The problem for the user is related to the loss of transparency and with it, sometimes control of the data. This aspect of information economics was first identified by DeLong and Froomkin in their paper “The Next Economy?” in 1997. For the authors, this loss of transparency related to that of the consumer in attempting to determine whether software functionality and performance met her needs. They found that a significant investment in evaluating the technology was required simply to make this initial determination.

But the lack of transparency has gone far beyond this restricted definition. For business systems, in particular, a contentious debate has broken out between the suppliers of software and the consumer over who actually owns the data. During the late 1990s and early ‘00s many companies and organizations were surprised to learn that software license provisions attempted to prevent them from using third-party tools in accessing their own data processed and stored by those systems, even though they were self-hosted.

We often see this same model used in the deployment of APIs and web services. These methods require that one remain in the proprietary sandbox of the publisher of the approved method of data access and integration. The problem here is that the consumer, once again, is separated from her own data. The software provider attempts to defend its turf by ensuring that the manner in which it processes and stores the consumer’s data is not only incomprehensible, but also closed off to all others unless, of course, they pay to play.

For businesses and government organizations, especially for the latter in their additional role as honest broker, such incomprehensibility of data not only reduces flexibility in deploying newer and better solutions in the future, but also undermines the ability of the organization to leverage the full value of its virtual corporate knowledge. It reduces organizational effectiveness, communication, and coordination, costing significant amounts of money devoted to using people to organize, manipulate, and manage data.

The Solution

The solution is to break down these proprietary barriers and restore title to the owner of the data—which is the consumer. Our solutions in dealing with Big Data and the Repository of Babel require that we not only be good programmers but also that we understand the nature and use of the data being used—and how to turn it into information. Looking for patterns in the data without understanding the relevance of the individual elements, or their relative importance to one another, is as much a fetish in our own time as it was in Borges’ story. Instead, our approach to Big Data requires an understanding of the common lexicon of the discipline that the solutions address so that the correct data is selected. Armed with this understanding, we then have the ability to normalize proprietary terminology and reconcile it with the common lexicon. Our solution can then process that data so that what is delivered to the individual user passes the “So What?” test—that is, to only deliver useful information, in lieu of mindless flat data which is uninformed by significance.

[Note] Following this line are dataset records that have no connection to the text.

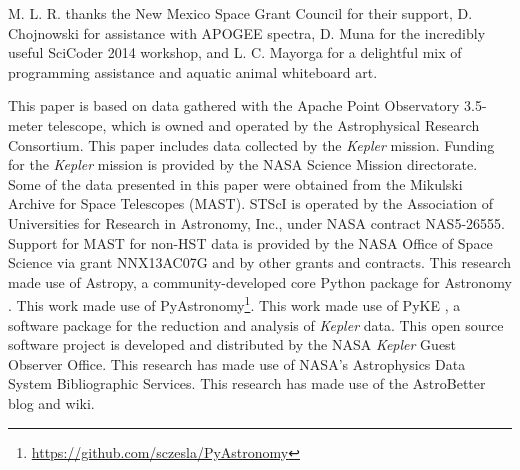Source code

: \acknowledgments
M. L. R. thanks the New Mexico Space Grant Council for their support, D. Chojnowski for assistance with APOGEE spectra, D. Muna for the incredibly useful SciCoder 2014 workshop, and L. C. Mayorga for a delightful mix of programming assistance and aquatic animal whiteboard art.

This paper is based on data gathered with the Apache Point Observatory 3.5-meter telescope, which is owned and operated by the Astrophysical Research Consortium. This paper includes data collected by the \emph{Kepler} mission. Funding for the \emph{Kepler} mission is provided by the NASA Science Mission directorate. Some of the data presented in this paper were obtained from the Mikulski Archive for Space Telescopes (MAST). STScI is operated by the Association of Universities for Research in Astronomy, Inc., under NASA contract NAS5-26555. Support for MAST for non-HST data is provided by the NASA Office of Space Science via grant NNX13AC07G and by other grants and contracts. This research made use of Astropy, a community-developed core Python package for Astronomy \citep{astropy}. This work made use of PyAstronomy\footnote{\url{https://github.com/sczesla/PyAstronomy}}. This work made use of PyKE \citep{pyke}, a software package for the reduction and analysis of \emph{Kepler} data. This open source software project is developed and distributed by the NASA \emph{Kepler} Guest Observer Office. This research has made use of NASA's Astrophysics Data System Bibliographic Services. This research has made use of the AstroBetter blog and wiki.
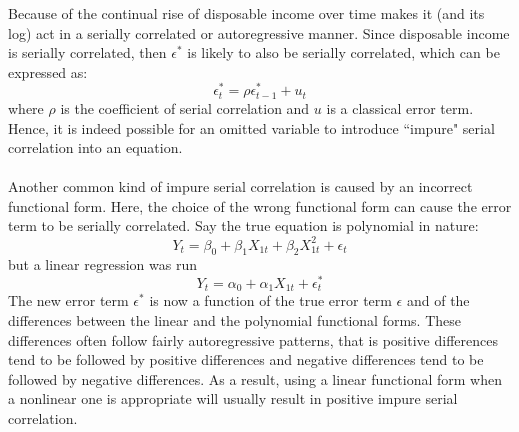 \documentclass[11pt]{article}
\begin{document}
Because of the continual rise of disposable income over time makes it (and its log) act in a serially correlated or autoregressive manner. Since disposable income is serially correlated, then $\epsilon^*$ is likely to also be serially correlated, which can be expressed as:
$$
\epsilon_t^* = \rho \epsilon^*_{t-1} + u_t
$$
where $\rho$ is the coefficient of serial correlation and $u$ is a classical error term. Hence, it is indeed possible for an omitted variable to introduce ``impure" serial correlation into an equation.\\ \\
Another common kind of impure serial correlation is caused by an incorrect functional form. Here, the choice of the wrong functional form can cause the error term to be serially correlated. Say the true equation is polynomial in nature:
\begin{equation}
Y_t = \beta_0 + \beta_1X_{1t} + \beta_2X_{1t}^2 + \epsilon_t 
\label{eg9_7} 
\end{equation}
but a linear regression was run
\begin{equation}
Y_t = \alpha_0 + \alpha_1X_{1t} + \epsilon_t^* \label{eg9_8}
\end{equation}
The new error term $\epsilon^*$ is now a function of the true error term $\epsilon$ and of the differences between the linear and the polynomial functional forms. These differences often follow fairly autoregressive patterns, that is positive differences tend to be followed by positive differences and negative differences tend to be followed by negative differences. As a result, using a linear functional form when a nonlinear one is appropriate will usually result in positive impure serial correlation.
\end{document}
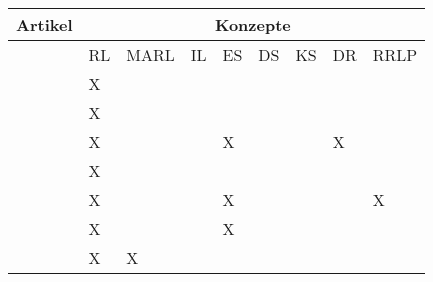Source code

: \begin{longtable}{|l|llllllll|}
    \hline
    \multicolumn{1}{|c|}{Artikel} & \multicolumn{8}{c|}{Konzepte}                                                                                                                                                                \\ \hline
    \endhead
                                  & \multicolumn{1}{l|}{RL} & \multicolumn{1}{l|}{MARL} & \multicolumn{1}{l|}{IL} & \multicolumn{1}{l|}{ES} & \multicolumn{1}{l|}{DS} & \multicolumn{1}{l|}{KS} & \multicolumn{1}{l|}{DR} & \multicolumn{1}{l|}{RRLP}  \\ \hline
    \cite[]{Sutton.2018}          & \multicolumn{1}{l|}{X}   & \multicolumn{1}{l|}{}     & \multicolumn{1}{l|}{}   & \multicolumn{1}{l|}{}   & \multicolumn{1}{l|}{}   & \multicolumn{1}{l|}{}   & \multicolumn{1}{l|}{}   & \multicolumn{1}{l|}{}      \\ \hline
    \cite[]{Li.2019}              & \multicolumn{1}{l|}{X}   & \multicolumn{1}{l|}{}     & \multicolumn{1}{l|}{}   & \multicolumn{1}{l|}{}   & \multicolumn{1}{l|}{}   & \multicolumn{1}{l|}{}   & \multicolumn{1}{l|}{}   & \multicolumn{1}{l|}{}      \\ \hline
    \cite[]{Zhao.2020}            & \multicolumn{1}{l|}{X}   & \multicolumn{1}{l|}{}     & \multicolumn{1}{l|}{}  & \multicolumn{1}{l|}{X}   & \multicolumn{1}{l|}{}   & \multicolumn{1}{l|}{}   & \multicolumn{1}{l|}{X}   & \multicolumn{1}{l|}{}      \\ \hline
    \cite[]{Wang.2020}            & \multicolumn{1}{l|}{X}   & \multicolumn{1}{l|}{}     & \multicolumn{1}{l|}{}   & \multicolumn{1}{l|}{}   & \multicolumn{1}{l|}{}   & \multicolumn{1}{l|}{}   & \multicolumn{1}{l|}{}   & \multicolumn{1}{l|}{}      \\ \hline
    \cite[]{Zhang.2018}           & \multicolumn{1}{l|}{X}   & \multicolumn{1}{l|}{}     & \multicolumn{1}{l|}{}  & \multicolumn{1}{l|}{X}   & \multicolumn{1}{l|}{}   & \multicolumn{1}{l|}{}   & \multicolumn{1}{l|}{}   & \multicolumn{1}{l|}{X}      \\ \hline
    \cite[]{Cutler.2014}          & \multicolumn{1}{l|}{X}   & \multicolumn{1}{l|}{}     & \multicolumn{1}{l|}{}  & \multicolumn{1}{l|}{X}   & \multicolumn{1}{l|}{}   & \multicolumn{1}{l|}{}   & \multicolumn{1}{l|}{}   & \multicolumn{1}{l|}{}      \\ \hline
    \cite[]{Canese.2021}          & \multicolumn{1}{l|}{X}   & \multicolumn{1}{l|}{X}    & \multicolumn{1}{l|}{}   & \multicolumn{1}{l|}{}   & \multicolumn{1}{l|}{}   & \multicolumn{1}{l|}{}   & \multicolumn{1}{l|}{}   & \multicolumn{1}{l|}{}      \\ \hline

\end{longtable}
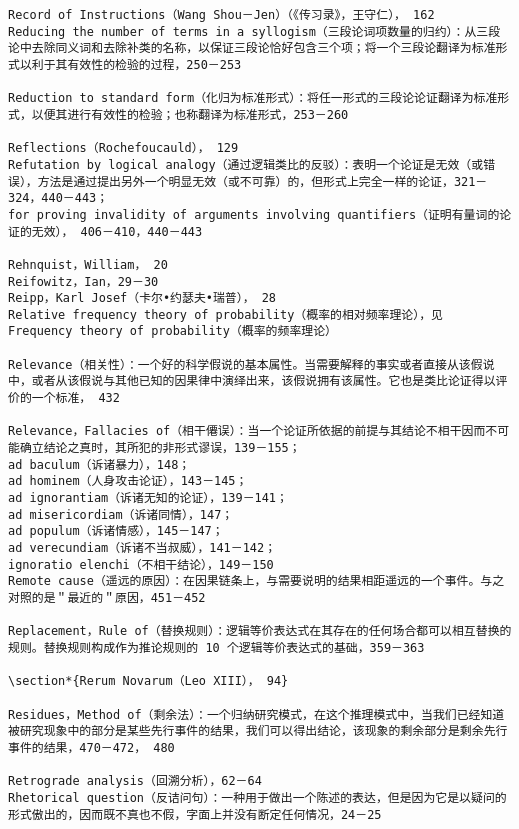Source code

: \begin{verbatim}
Record of Instructions（Wang Shou－Jen）（《传习录》，王守仁）， 162
Reducing the number of terms in a syllogism（三段论词项数量的归约）：从三段论中去除同义词和去除补类的名称，以保证三段论恰好包含三个项；将一个三段论翻译为标准形式以利于其有效性的检验的过程，250－253

Reduction to standard form（化归为标准形式）：将任一形式的三段论论证翻译为标准形式，以便其进行有效性的检验；也称翻译为标准形式，253－260

Reflections（Rochefoucauld）， 129
Refutation by logical analogy（通过逻辑类比的反驳）：表明一个论证是无效（或错误），方法是通过提出另外一个明显无效（或不可靠）的，但形式上完全一样的论证，321－324，440－443；
for proving invalidity of arguments involving quantifiers（证明有量词的论证的无效）， 406－410，440－443

Rehnquist，William， 20
Reifowitz，Ian，29－30
Reipp，Karl Josef（卡尔•约瑟夫•瑞普）， 28
Relative frequency theory of probability（概率的相对频率理论），见 Frequency theory of probability（概率的频率理论）

Relevance（相关性）：一个好的科学假说的基本属性。当需要解释的事实或者直接从该假说中，或者从该假说与其他已知的因果律中演绎出来，该假说拥有该属性。它也是类比论证得以评价的一个标准， 432

Relevance，Fallacies of（相干僊误）：当一个论证所依据的前提与其结论不相干因而不可能确立结论之真时，其所犯的非形式谬误，139－155；
ad baculum（诉诸暴力），148；
ad hominem（人身攻击论证），143－145；
ad ignorantiam（诉诸无知的论证），139－141；
ad misericordiam（诉诸同情），147；
ad populum（诉诸情感），145－147；
ad verecundiam（诉诸不当叔威），141－142；
ignoratio elenchi（不相干结论），149－150
Remote cause（遥远的原因）：在因果链条上，与需要说明的结果相距遥远的一个事件。与之对照的是＂最近的＂原因，451－452

Replacement，Rule of（替换规则）：逻辑等价表达式在其存在的任何场合都可以相互替换的规则。替换规则构成作为推论规则的 10 个逻辑等价表达式的基础，359－363

\section*{Rerum Novarum（Leo XIII）， 94}

Residues，Method of（剩余法）：一个归纳研究模式，在这个推理模式中，当我们已经知道被研究现象中的部分是某些先行事件的结果，我们可以得出结论，该现象的剩余部分是剩余先行事件的结果，470－472， 480

Retrograde analysis（回溯分析），62－64
Rhetorical question（反诘问句）：一种用于做出一个陈述的表达，但是因为它是以疑问的形式傲出的，因而既不真也不假，字面上并没有断定任何情况，24－25


\end{verbatim}
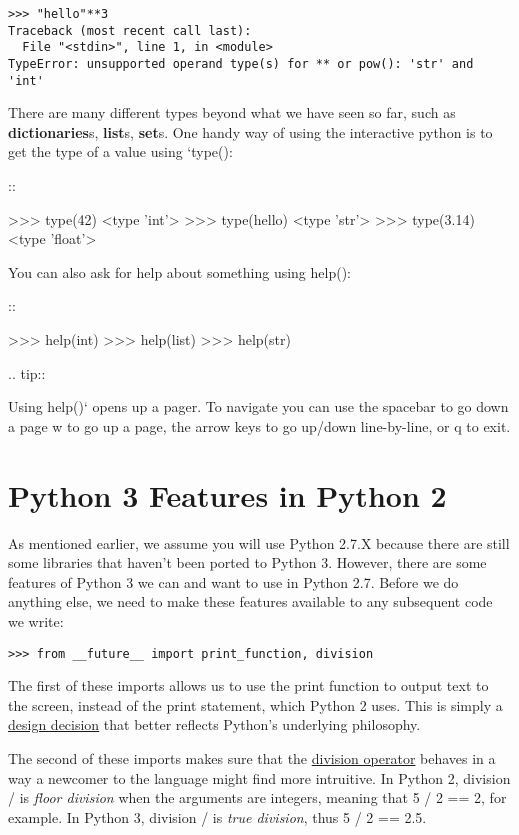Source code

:\begin{verbatim}
>>> "hello"**3
Traceback (most recent call last):
  File "<stdin>", line 1, in <module>
TypeError: unsupported operand type(s) for ** or pow(): 'str' and 'int'
\end{verbatim}

There are many different types beyond what we have seen so far, such as
\textbf{dictionaries}s, \textbf{list}s, \textbf{set}s. One handy way of
using the interactive python is to get the type of a value using
`type():

::

   \textgreater{}\textgreater{}\textgreater{} type(42)
   \textless{}type 'int'\textgreater{}
   \textgreater{}\textgreater{}\textgreater{} type(hello)
   \textless{}type 'str'\textgreater{}
   \textgreater{}\textgreater{}\textgreater{} type(3.14)
   \textless{}type 'float'\textgreater{}

You can also ask for help about something using help():

::

   \textgreater{}\textgreater{}\textgreater{} help(int)
   \textgreater{}\textgreater{}\textgreater{} help(list)
   \textgreater{}\textgreater{}\textgreater{} help(str)

.. tip::

   Using help()` opens up a pager. To navigate you can use the spacebar
to go down a page w to go up a page, the arrow keys to go up/down
line-by-line, or q to exit.

\section{Python 3 Features in Python 2}\label{python-3-features-in-python-2}


As mentioned earlier, we assume you will use Python 2.7.X because there
are still some libraries that haven't been ported to Python 3. However,
there are some features of Python 3 we can and want to use in Python
2.7. Before we do anything else, we need to make these features
available to any subsequent code we write:

\begin{verbatim}
>>> from __future__ import print_function, division
\end{verbatim}

The first of these imports allows us to use the print function to output
text to the screen, instead of the print statement, which Python 2 uses.
This is simply a \href{https://www.python.org/dev/peps/pep-3105/}{design
decision} that better reflects Python's underlying philosophy.

The second of these imports makes sure that the
\href{https://www.python.org/dev/peps/pep-0238/}{division operator}
behaves in a way a newcomer to the language might find more intruitive.
In Python 2, division / is \emph{floor division} when the arguments are
integers, meaning that 5 / 2 == 2, for example. In Python 3, division /
is \emph{true division}, thus 5 / 2 == 2.5.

This goes beyond the popular concept of “data transparency” though it is a part of it. The issue is one of preventing the appropriation–the plunder–of both the commons and organizational knowledge within the private entity, combined and balanced with protecting the intellectual property of inventors, authors, and others within their lifetimes. Given our experience with the recent abuse of ML/AI (such as they are), Cambridge Analytical, X (the social network formerly known as Twitter), Facebook algorithms, and other enforced proprietary structures among the pedestrian software application publishers, it is the ethical duty of digital transformation managers to ensure that proprietary data solutions that deny the full use of their data and information be excluded as acceptable in their source determinations. That will immediately influence the accepted guardrails in the market, and maintain innovation and competition.

Author note: Most of the content in this post first appeared on AITS.org on January 23, 2015. It has been updated to reflect the current perspective of the author.